Far-Left Author Reiterates: Two-State Solution Is Dead

YERUSHALAYIM
Israeli author A.B. Yehoshua. (Yonatan Sindel/Flash90)

Continuing to espouse controversial views, Israeli author A. B. Yehoshua reiterated his call for a “one-state solution,” refining it into a “federation” between Israelis and Palestinians. Speaking at a Meretz event, Yehoshua said that there was no possibility of removing Jews from their homes in Yehudah and Shomron, or in mass deportations of Arabs to neighboring countries.

“We live with the Palestinians in one reality,” he said. “We live in East Jerusalem, and the settlement blocs are an equal part of Israel. The most disgusting – and unrealistic – thing you can say about Palestinians is ‘get them out of here.’ They are not going anywhere – the brother of the Palestinian a soldier shot may work in the settlement where he lives, and his cousin may work as a nurse in a Petach Tikvah hospital.

“We need a dialog between the moderate settlers and the Palestinians,” said Yehoshua. “The Palestinians are fooling themselves if they think that someone will come in from the outside and pressure us. We know how to withstand pressure. The solution must come from within.”
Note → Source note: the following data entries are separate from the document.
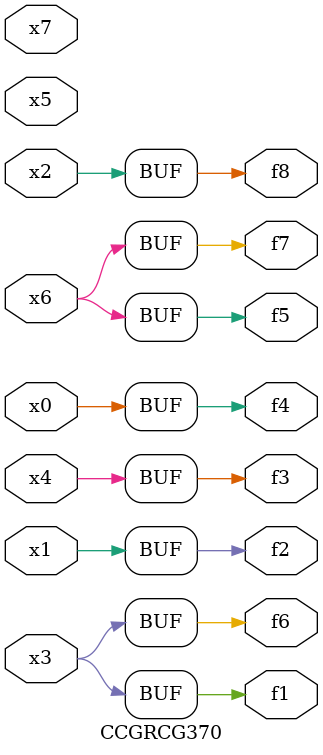
<source format=v>
module CCGRCG370(
	input x0, x1, x2, x3, x4, x5, x6, x7,
	output f1, f2, f3, f4, f5, f6, f7, f8
);
	assign f1 = x3;
	assign f2 = x1;
	assign f3 = x4;
	assign f4 = x0;
	assign f5 = x6;
	assign f6 = x3;
	assign f7 = x6;
	assign f8 = x2;
endmodule

</source>
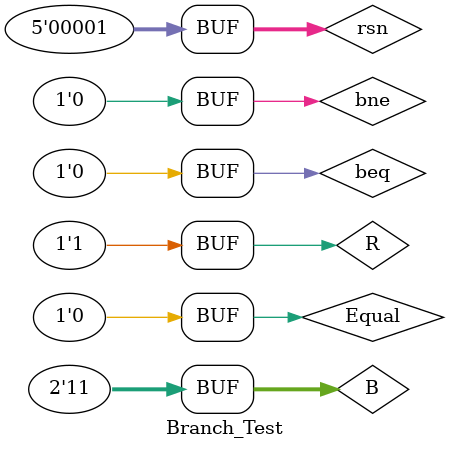
<source format=v>
`timescale 1ns / 1ps


module Branch_Test();
reg R,Equal,beq,bne;
reg [1:0]B;
reg [4:0]rsn;
wire Branch;

initial
begin
//bne²âÊÔ
    R <= 0;
    Equal <= 1;
    beq <= 0;
    bne <= 1;
    B <= 2'b00;
    rsn <= 5'b00000;
    #20
    R <= 0;
    Equal <= 0;
    beq <= 0;
    bne <= 1;
    B <= 2'b00;
    rsn <= 5'b00000;
    //beq²âÊÔ
    #20
    R <= 0;
    Equal <= 1;
    beq <= 1;
    bne <= 0;
    B <= 2'b00;
    rsn <= 5'b00000;
    #20
    R <= 0;
    Equal <= 0;
    beq <= 1;
    bne <= 0;
    B <= 2'b00;
    rsn <= 5'b00000;
    //BLEZ²âÊÔ
    #20
    R <= 0;
    Equal <= 1;
    beq <= 0;
    bne <= 0;
    B <= 2'b01;
    rsn <= 5'b00000;
    #20
    R <= 0;
    Equal <= 0;
    beq <= 0;
    bne <= 0;
    B <= 2'b01;
    rsn <= 5'b00000;
    //BGTZ²âÊÔ
    #20
    R <= 0;
    Equal <= 0;
    beq <= 0;
    bne <= 0;
    B <= 2'b10;
    rsn <= 5'b00000;
    #20
    R <= 1;
    Equal <= 0;
    beq <= 0;
    bne <= 0;
    B <= 2'b10;
    rsn <= 5'b00000;
    //BLTZ²âÊÔ
    #20
    R <= 0;
    Equal <= 0;
    beq <= 0;
    bne <= 0;
    B <= 2'b11;
    rsn <= 5'b00000;
    #20
    R <= 1;
    Equal <= 0;
    beq <= 0;
    bne <= 0;
    B <= 2'b11;
    rsn <= 5'b00000;
    //BGEZ²âÊÔ
    #20
    R <= 0;
    Equal <= 0;
    beq <= 0;
    bne <= 0;
    B <= 2'b11;
    rsn <= 5'b00001;
    #20
    R <= 1;
    Equal <= 0;
    beq <= 0;
    bne <= 0;
    B <= 2'b11;
    rsn <= 5'b00001;
end

Branch Test(R,Equal,beq,bne,B,Branch,rsn);
endmodule

</source>
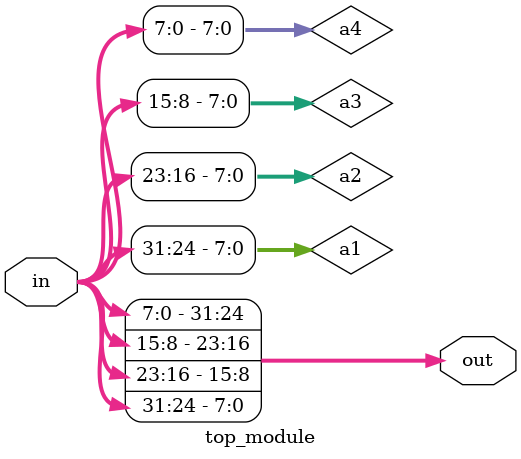
<source format=v>
module top_module( 
    input [31:0] in,
    output [31:0] out );//

    // assign out[31:24] = ...;
wire [7:0]a1=in[31:24];
wire [7:0]a2=in[23:16];
wire [7:0]a3=in[15:8];
wire [7:0]a4=in[7:0];

assign out[31:24] = a4;
assign out[23:16] = a3;
assign out[15:8] = a2;
assign out[7:0] = a1;



endmodule

</source>
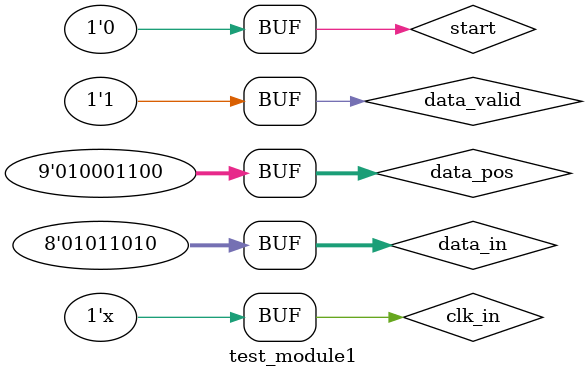
<source format=v>
`timescale 1ns / 1ps


module test_module1;

	// Inputs
	reg clk_in;
	reg start;
	reg data_valid;
	reg [7:0] data_in;
	reg [8:0] data_pos;

	// Outputs
	wire [8:0] max_pos;
	wire [7:0] max_value;

	// Instantiate the Unit Under Test (UUT)
	max_finder uut (
		.clk_in(clk_in), 
		.start(start), 
		.data_valid(data_valid), 
		.data_in(data_in), 
		.data_pos(data_pos), 
		.max_pos(max_pos), 
		.max_value(max_value)
	);
	
	always
    #10 clk_in = ~clk_in;

	initial begin
		// Initialize Inputs
		clk_in = 0;
		start = 0;
		data_valid = 0;
		data_in = 0;
		data_pos = 0;

		// Wait 100 ns for global reset to finish
		#100;
		start = 1;
		#60;
		start = 0;
		#60;
		data_valid = 1;
		#300;
			data_in = 'd100;
			data_pos = 'd123;
		#60;
        	data_in = 'd110;
			data_pos = 'd130;
		#60;
        	data_in = 'd90;
			data_pos = 'd140;

	end
      
endmodule


</source>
Last month, Yehoshua made similar remarks in an interview with Maariv. “The two-state solution is now impossible,” Yehoshua said. “All my life I fought for it, but we have to look at reality and stop fooling ourselves. You are not going to evict 450,000 people from Area C.”

“The Palestinians want a one-state solution, not just 22 percent of Palestine, despite their claims otherwise. That is why they keep dragging their feet,” Yehoshua told Maariv’s Shalom Yerushalmi. “They are not going anywhere.” Basically, Yehoshua said, Israel is stuck with the Palestinians, and just as it developed a way to live with them within Israel proper, it is going to have to do so in Yehudah and Shomron.

Commenting on Yehoshua’s remarks, Meretz head Zehava Gal-On slammed Yehoshua’s ideas, which “despair of the two-state solution, which is the only solution, and instead prefer the one-state solution.”